(Images with lens parameters)
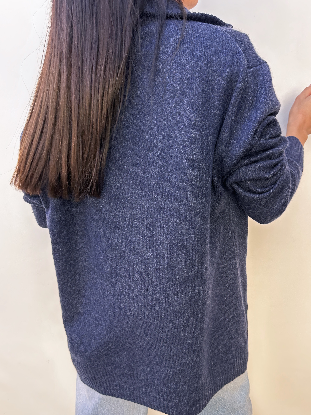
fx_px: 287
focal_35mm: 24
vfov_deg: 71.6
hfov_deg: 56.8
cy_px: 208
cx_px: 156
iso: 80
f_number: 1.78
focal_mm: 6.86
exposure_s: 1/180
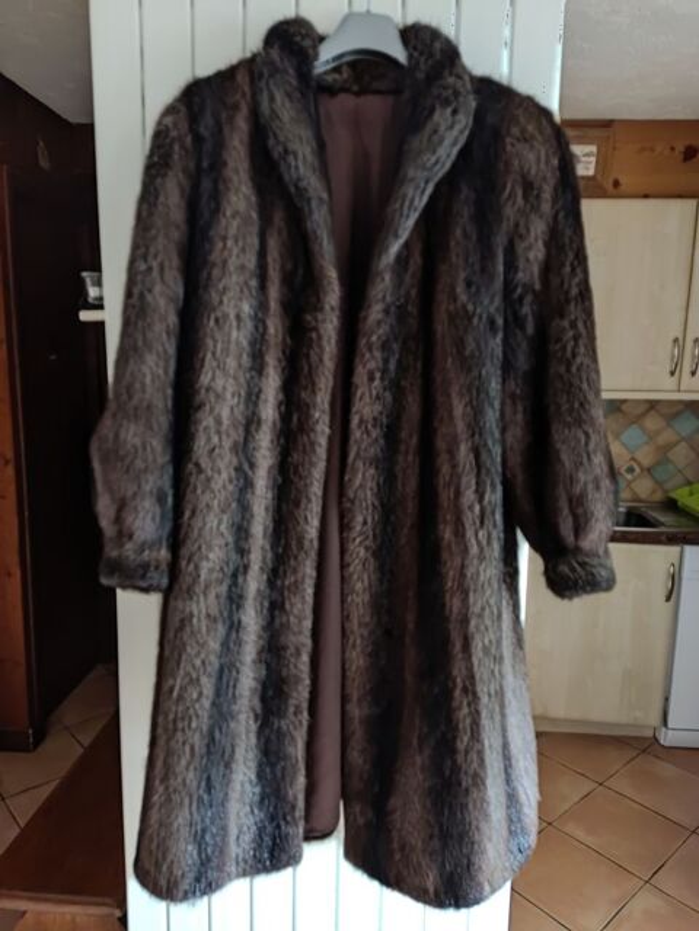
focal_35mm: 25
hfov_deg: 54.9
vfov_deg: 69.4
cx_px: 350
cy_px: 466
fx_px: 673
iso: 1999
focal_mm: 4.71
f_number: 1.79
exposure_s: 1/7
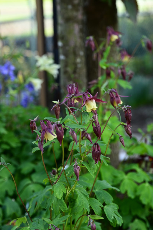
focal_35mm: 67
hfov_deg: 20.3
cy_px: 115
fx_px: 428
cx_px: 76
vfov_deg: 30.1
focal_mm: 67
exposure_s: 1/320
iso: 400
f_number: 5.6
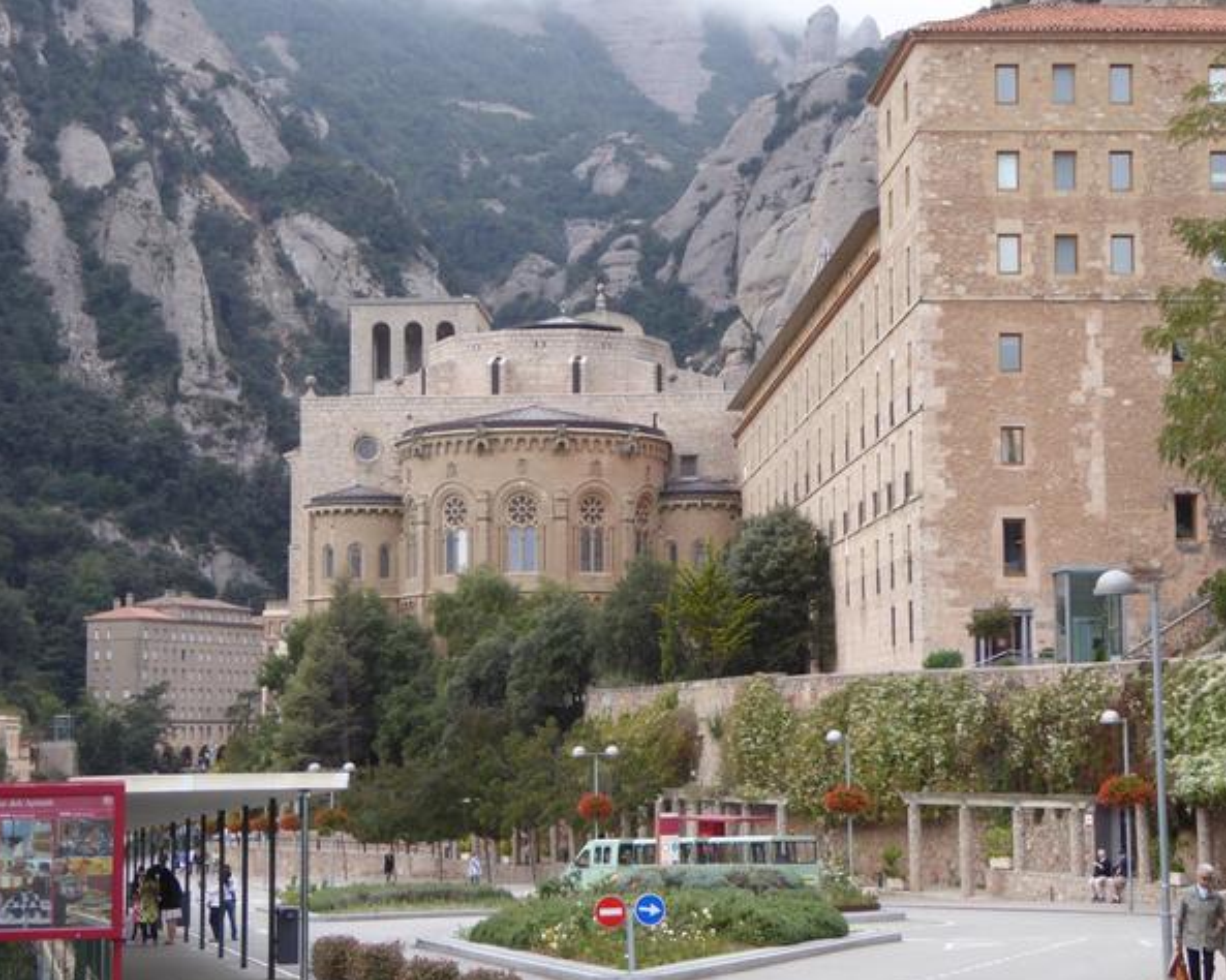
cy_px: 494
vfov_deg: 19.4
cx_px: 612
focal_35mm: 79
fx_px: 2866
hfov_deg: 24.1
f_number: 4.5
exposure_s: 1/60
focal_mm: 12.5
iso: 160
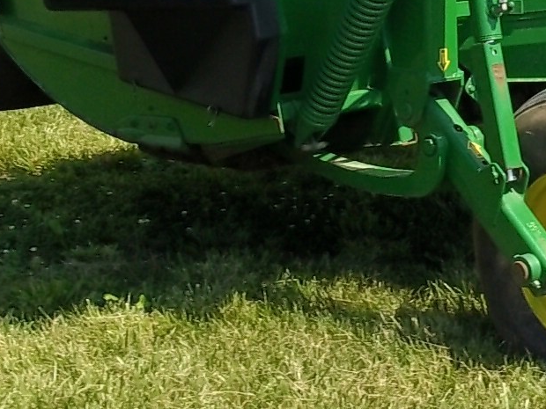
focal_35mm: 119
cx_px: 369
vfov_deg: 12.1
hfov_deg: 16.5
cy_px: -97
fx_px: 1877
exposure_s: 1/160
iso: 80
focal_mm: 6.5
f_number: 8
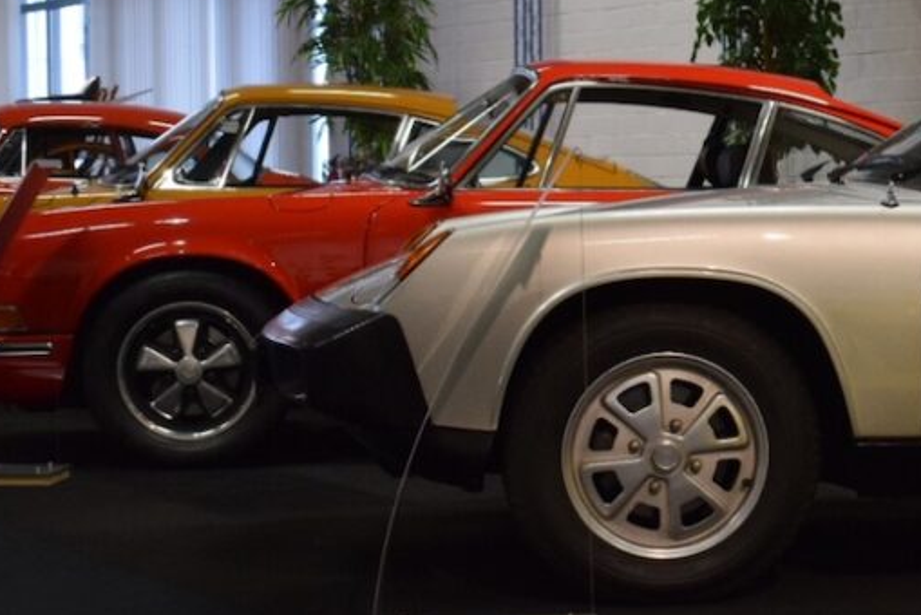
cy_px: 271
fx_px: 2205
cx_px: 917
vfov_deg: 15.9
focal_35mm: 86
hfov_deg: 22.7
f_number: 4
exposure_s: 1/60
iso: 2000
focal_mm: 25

### Your instructions
The answer must be the lines from the one containing "vfov_deg: 15.9" through the last line of the records, copied exactly, with nothing else.

### Result
vfov_deg: 15.9
focal_35mm: 86
hfov_deg: 22.7
f_number: 4
exposure_s: 1/60
iso: 2000
focal_mm: 25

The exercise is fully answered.